**TRECHO DO TEXTO:**
---+---

MARCIO ROBERTO LENCO

 

 

 

 

 

 

DIREITO AO ESQUECIMENTO NO ORDENAMENTO INTERNO

 

 

DIREITO CIVIL

 

 

 

 

 

 

 

 

 

UNIVERSIDADE SANTA ÚRSULA

CURSO DE DIREITO

RIO DE JANEIRO

2014

 

 

 

 

 

EMENTA:

 

Relatório:

 

  1. Trata-se de análise de matéria pertinente ao ramo do direito constitucional, requerida neste parecer pelo Núcleo de Pratica Jurídica IV, requerendo breve análise acerca do instituto denominado Direito ao esquecimento.
  1. O direito ao esquecimento seria um direito inerente a pessoa para que um fato, seja verídico ou não, mas que não lhe agrada, seja lembrado por outros e posto ao público esses fatos decorrentes da esfera particular. Guardadas as ressalvas.
  1. Procura-se enfrentar o tema trazendo à baila as argumentações pelo qual o atual ordenamento jurídico tem se debruçado para solucionar as demandas trazidas a porta do judiciário.

---+---

**INFORMAÇÕES FORNECIDAS:**
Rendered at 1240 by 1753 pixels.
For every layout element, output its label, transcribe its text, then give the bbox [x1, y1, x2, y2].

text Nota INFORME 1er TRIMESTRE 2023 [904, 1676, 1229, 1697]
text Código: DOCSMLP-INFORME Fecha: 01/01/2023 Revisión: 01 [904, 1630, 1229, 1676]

---+---

**TAREFA SOLICITADA:**
Transcreva sem alterações o trecho do parecer sobre o direito ao esquecimento que começa em "1. O direito" e segue até "Guardadas as ressalvas.".

**RESPOSTA À TAREFA:**
1. O direito ao esquecimento seria um direito inerente a pessoa para que um fato, seja verídico ou não, mas que não lhe agrada, seja lembrado por outros e posto ao público esses fatos decorrentes da esfera particular. Guardadas as ressalvas.